柑橘類の中で最も小さな果実で、樹高は2mほど。夏から秋にかけて花を咲かせ、緑色の実をつけ、晩秋から冬になると実が熟して色づく。
旬は晩秋から春にかけて。
原産は中国・揚子江の中流域、江西省あたり。日本に渡ってきたのは江戸時代、またはそれ以前など諸説がある。
国内では宮崎産のものが多く、丸金柑、長寿金柑、寧波(にんぽう)金柑などの品種がある。
果皮は厚くオレンジ色をしていて、甘みと苦みがあるが、そのままでも食べられる。
果肉の酸味と苦みが強いものは甘煮、シロップ漬け、マーマレード、ゼリー、キンカン酒に向く。
近年は甘味を増して食べやすい品種も。
栄養成分の働き
皮の部分は果肉以上にビタミンCが豊富。
働きのなかでも風邪、がん、老化、動脈硬化、高血圧の予防によいとされる。
また、ビタミンCの吸収を高めるビタミンPも含まれる。
のどの痛みやせき、たんを伴う風邪には、甘煮などが民間薬としても重宝される。
そのほかにも、美肌や疲労回復にも役立つ。
熱を加えてもよいが、ビタミンCの効果を期待したい場合は生食がよい。
また、骨や歯を強くするカルシウムの含有量は、果物の中で最大。
カルシウムなどのミネラル分は加熱しても損なわれないので、保存食に使ってもよい。
皮ごと食べれれるので、皮や筋に含まれるポリフェノールのヘスペリジンをたっぷり摂取できる。
栄養成分
ビタミンC、ビタミンB、ビタミンE、ビタミンP、カルシウム、カリウムなど
注意点
室温で保存できる期間は短いため、早めに食べるか調理すること。
ポイント
皮にツヤがあり、なめらかで、きれいなオレンジ色をしているものを選ぶ。
保存期間は室温で2~3日、冷蔵庫で1週間ほど。ジャムや甘煮にしておけば、長期保存も可能。

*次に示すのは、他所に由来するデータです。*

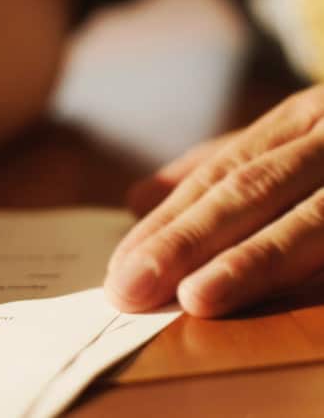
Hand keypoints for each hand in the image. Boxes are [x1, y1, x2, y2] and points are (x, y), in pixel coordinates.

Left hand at [105, 85, 323, 316]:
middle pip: (256, 191)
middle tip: (131, 287)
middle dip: (190, 241)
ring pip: (316, 220)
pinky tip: (300, 305)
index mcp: (306, 120)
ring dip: (258, 262)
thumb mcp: (297, 139)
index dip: (169, 222)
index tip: (120, 268)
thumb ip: (222, 167)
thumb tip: (134, 198)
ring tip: (199, 298)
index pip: (223, 175)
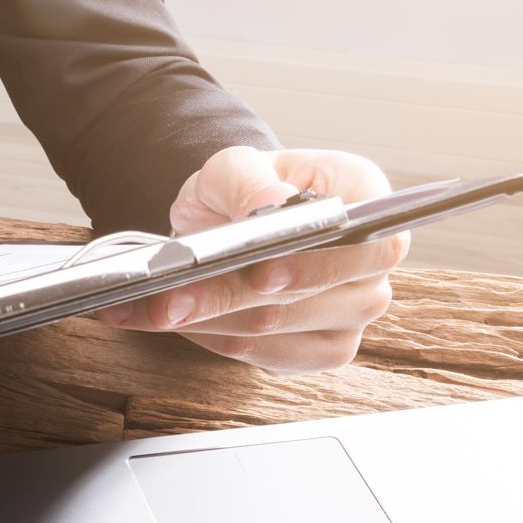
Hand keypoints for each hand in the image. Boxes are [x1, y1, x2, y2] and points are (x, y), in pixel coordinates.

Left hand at [95, 147, 402, 373]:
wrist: (232, 224)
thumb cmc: (244, 189)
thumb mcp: (234, 166)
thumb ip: (247, 179)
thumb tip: (267, 203)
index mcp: (367, 203)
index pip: (369, 245)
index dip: (316, 265)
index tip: (260, 274)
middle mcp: (371, 264)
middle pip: (308, 297)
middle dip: (229, 298)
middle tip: (168, 300)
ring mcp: (353, 311)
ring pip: (275, 328)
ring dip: (207, 321)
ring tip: (151, 308)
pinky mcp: (324, 349)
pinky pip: (267, 355)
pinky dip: (213, 339)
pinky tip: (175, 323)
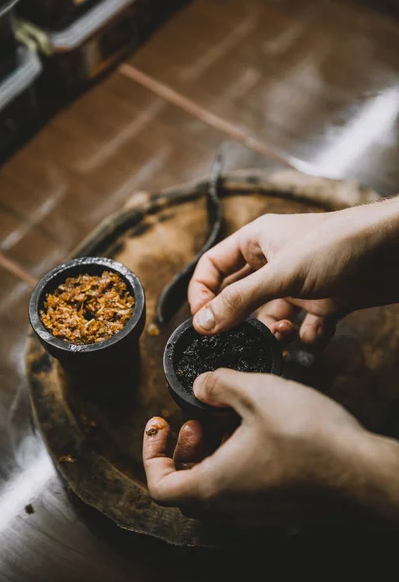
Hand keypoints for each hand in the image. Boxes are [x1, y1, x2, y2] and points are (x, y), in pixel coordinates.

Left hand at [143, 370, 368, 527]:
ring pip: (215, 487)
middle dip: (183, 448)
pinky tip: (257, 429)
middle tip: (197, 419)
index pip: (160, 486)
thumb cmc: (310, 437)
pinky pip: (242, 488)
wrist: (363, 471)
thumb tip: (200, 385)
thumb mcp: (257, 393)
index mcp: (215, 485)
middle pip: (185, 486)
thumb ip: (218, 384)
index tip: (162, 425)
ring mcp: (256, 511)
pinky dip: (235, 460)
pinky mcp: (277, 506)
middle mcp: (232, 507)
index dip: (151, 453)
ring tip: (230, 417)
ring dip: (211, 452)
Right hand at [188, 197, 398, 346]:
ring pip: (272, 317)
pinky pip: (305, 328)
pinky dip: (309, 337)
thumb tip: (202, 323)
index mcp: (257, 242)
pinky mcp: (325, 301)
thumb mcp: (282, 274)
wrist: (397, 250)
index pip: (213, 267)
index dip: (202, 293)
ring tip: (287, 333)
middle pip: (240, 296)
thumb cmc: (339, 245)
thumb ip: (240, 300)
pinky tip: (319, 332)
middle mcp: (275, 263)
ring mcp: (300, 284)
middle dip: (241, 320)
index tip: (202, 322)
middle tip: (238, 340)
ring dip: (276, 332)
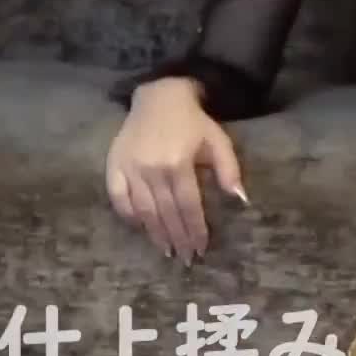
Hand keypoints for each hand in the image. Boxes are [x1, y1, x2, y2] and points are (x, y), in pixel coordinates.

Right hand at [104, 77, 246, 263]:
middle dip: (177, 238)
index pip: (188, 206)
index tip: (201, 248)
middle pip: (166, 213)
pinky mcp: (113, 166)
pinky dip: (128, 215)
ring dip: (154, 233)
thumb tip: (241, 200)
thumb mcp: (218, 141)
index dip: (195, 230)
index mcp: (179, 164)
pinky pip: (118, 198)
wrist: (159, 97)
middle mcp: (152, 170)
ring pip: (142, 210)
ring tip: (166, 250)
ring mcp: (130, 169)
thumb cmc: (193, 122)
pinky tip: (140, 227)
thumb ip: (229, 170)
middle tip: (185, 258)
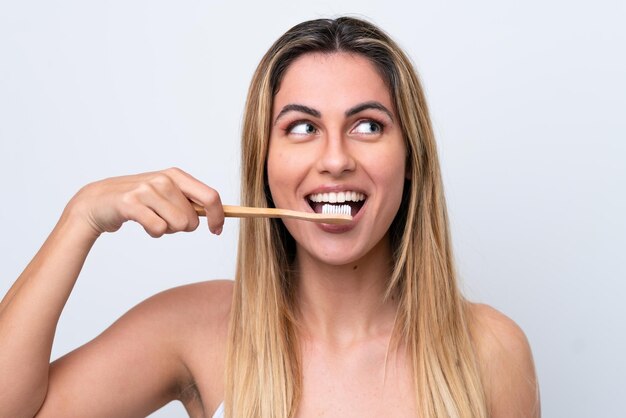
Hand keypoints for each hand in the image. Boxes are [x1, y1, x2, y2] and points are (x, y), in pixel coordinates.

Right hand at [67, 167, 224, 236]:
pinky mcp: (131, 203)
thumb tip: (219, 213)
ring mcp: (147, 190)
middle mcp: (164, 179)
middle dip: (182, 227)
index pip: (210, 196)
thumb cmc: (139, 201)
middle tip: (164, 219)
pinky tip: (141, 222)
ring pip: (177, 225)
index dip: (218, 216)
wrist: (98, 201)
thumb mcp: (166, 194)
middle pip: (193, 219)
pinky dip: (153, 233)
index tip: (217, 231)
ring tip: (151, 219)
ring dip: (166, 230)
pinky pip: (158, 229)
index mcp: (176, 175)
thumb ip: (190, 201)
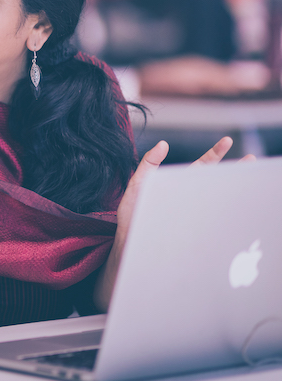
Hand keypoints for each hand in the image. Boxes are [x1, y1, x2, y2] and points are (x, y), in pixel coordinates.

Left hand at [117, 136, 251, 228]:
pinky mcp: (191, 226)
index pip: (201, 165)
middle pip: (215, 180)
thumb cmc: (133, 212)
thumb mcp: (139, 182)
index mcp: (179, 183)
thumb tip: (163, 144)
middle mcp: (189, 196)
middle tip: (252, 159)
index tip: (227, 141)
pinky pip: (208, 217)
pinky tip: (231, 205)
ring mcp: (191, 211)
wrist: (128, 238)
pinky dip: (220, 211)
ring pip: (215, 197)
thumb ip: (149, 163)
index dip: (215, 153)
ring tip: (247, 178)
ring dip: (232, 189)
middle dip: (234, 169)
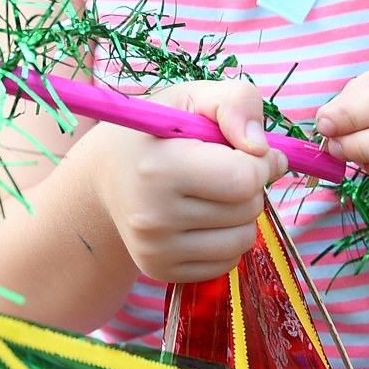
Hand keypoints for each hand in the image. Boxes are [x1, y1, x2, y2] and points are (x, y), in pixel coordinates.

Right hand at [88, 79, 286, 283]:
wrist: (104, 175)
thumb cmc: (156, 133)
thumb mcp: (190, 98)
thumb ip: (237, 102)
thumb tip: (265, 151)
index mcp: (159, 169)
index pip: (244, 179)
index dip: (259, 161)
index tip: (245, 149)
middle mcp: (152, 217)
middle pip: (248, 209)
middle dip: (248, 186)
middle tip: (219, 169)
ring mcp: (154, 250)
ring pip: (243, 240)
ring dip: (241, 215)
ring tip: (210, 193)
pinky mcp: (159, 271)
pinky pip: (227, 263)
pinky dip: (225, 239)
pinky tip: (200, 218)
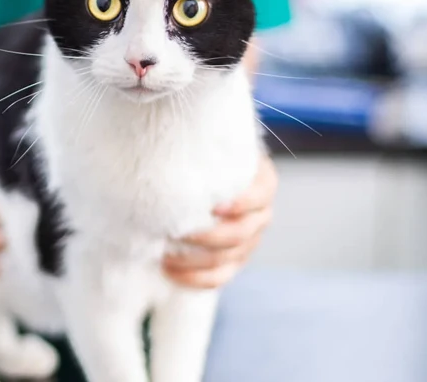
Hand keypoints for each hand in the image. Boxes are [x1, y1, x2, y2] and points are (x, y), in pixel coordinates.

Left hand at [162, 152, 276, 288]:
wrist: (199, 176)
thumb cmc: (202, 156)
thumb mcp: (208, 149)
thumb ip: (202, 149)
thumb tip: (175, 149)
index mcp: (262, 183)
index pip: (260, 195)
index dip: (241, 203)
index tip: (214, 206)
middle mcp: (261, 214)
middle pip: (241, 233)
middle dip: (207, 236)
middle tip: (174, 232)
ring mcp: (250, 240)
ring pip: (228, 258)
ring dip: (194, 260)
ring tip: (164, 253)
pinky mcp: (235, 260)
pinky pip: (220, 276)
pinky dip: (195, 278)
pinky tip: (169, 271)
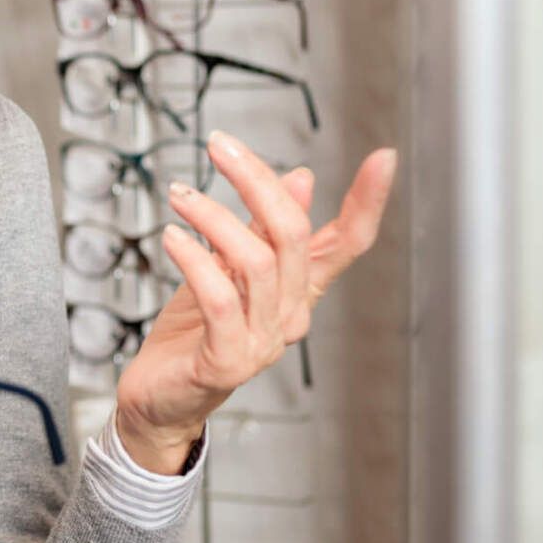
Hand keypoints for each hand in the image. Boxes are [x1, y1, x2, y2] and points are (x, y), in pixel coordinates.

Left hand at [113, 133, 397, 473]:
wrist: (158, 397)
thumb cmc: (193, 332)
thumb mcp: (226, 268)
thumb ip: (261, 228)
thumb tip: (301, 177)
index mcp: (298, 290)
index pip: (348, 243)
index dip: (368, 202)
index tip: (384, 157)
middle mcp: (291, 315)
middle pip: (292, 235)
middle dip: (257, 180)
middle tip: (219, 145)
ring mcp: (263, 342)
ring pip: (256, 261)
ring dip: (213, 216)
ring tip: (179, 193)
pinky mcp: (227, 362)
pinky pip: (218, 298)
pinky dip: (193, 259)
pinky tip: (171, 236)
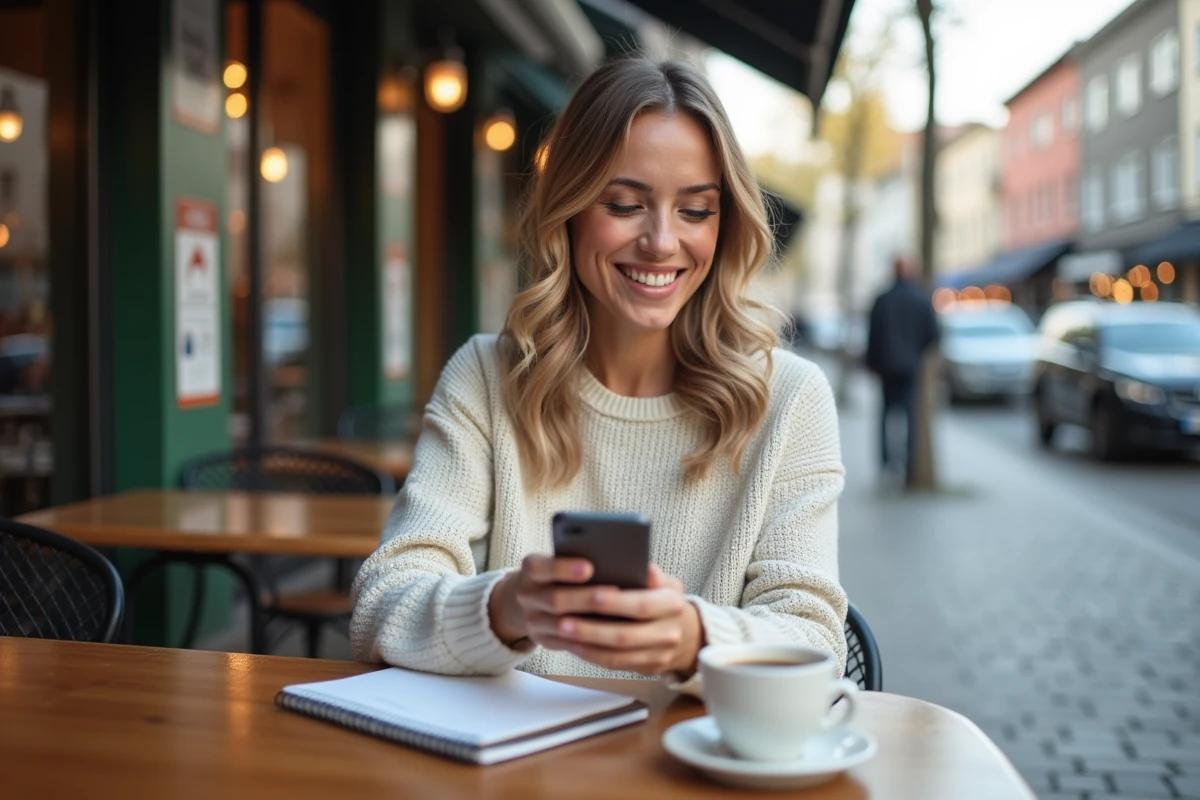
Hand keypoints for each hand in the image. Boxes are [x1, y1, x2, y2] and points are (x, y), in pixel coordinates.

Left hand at [489, 557, 702, 676]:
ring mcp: (660, 654)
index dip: (616, 602)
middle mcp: (670, 631)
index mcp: (672, 603)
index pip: (643, 604)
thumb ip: (653, 575)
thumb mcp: (666, 582)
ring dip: (587, 644)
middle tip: (563, 619)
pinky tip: (574, 644)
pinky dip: (592, 655)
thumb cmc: (665, 600)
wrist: (688, 634)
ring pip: (618, 654)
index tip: (591, 595)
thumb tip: (645, 568)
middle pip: (626, 634)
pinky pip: (616, 665)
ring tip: (562, 632)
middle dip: (592, 628)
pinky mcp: (650, 668)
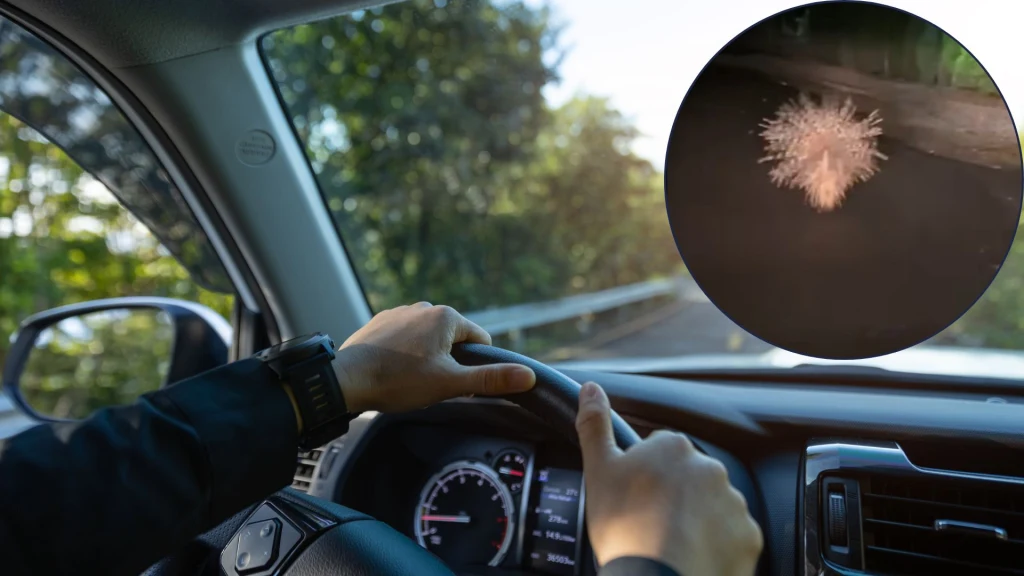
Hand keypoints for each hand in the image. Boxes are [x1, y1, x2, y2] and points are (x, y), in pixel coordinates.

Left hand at [332, 302, 535, 413]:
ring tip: (409, 379)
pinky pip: (405, 338)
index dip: (474, 366)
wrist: (347, 379)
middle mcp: (425, 308)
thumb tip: (528, 376)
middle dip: (448, 362)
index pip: (480, 342)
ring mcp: (400, 313)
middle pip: (453, 340)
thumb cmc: (398, 381)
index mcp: (447, 317)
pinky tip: (393, 370)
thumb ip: (490, 379)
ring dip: (426, 357)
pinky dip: (404, 353)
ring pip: (428, 339)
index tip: (456, 383)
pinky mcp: (380, 322)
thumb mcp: (450, 384)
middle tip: (430, 384)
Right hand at [576, 382, 761, 575]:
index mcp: (673, 448)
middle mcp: (710, 468)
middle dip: (673, 495)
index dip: (644, 476)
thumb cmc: (625, 528)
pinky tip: (692, 556)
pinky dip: (716, 545)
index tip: (635, 497)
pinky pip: (732, 535)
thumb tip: (590, 390)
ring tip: (670, 544)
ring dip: (696, 520)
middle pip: (689, 478)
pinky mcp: (747, 536)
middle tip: (649, 522)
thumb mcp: (599, 470)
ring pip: (712, 506)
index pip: (660, 452)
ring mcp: (733, 503)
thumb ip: (595, 425)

ヘスペリジン・ナリンギン・・・温州みかんやハッサク、だいだいやキンカンなどの果皮や薄皮に含まれる苦味成分で、ポリフェノールの一種。毛細血管を強くし、血管から異物が進入するのを抑制するので、抗アレルギー効果があるほか、抗炎症作用も知られる。ビタミンと似たような作用があるのでビタミンPとも呼ばれる。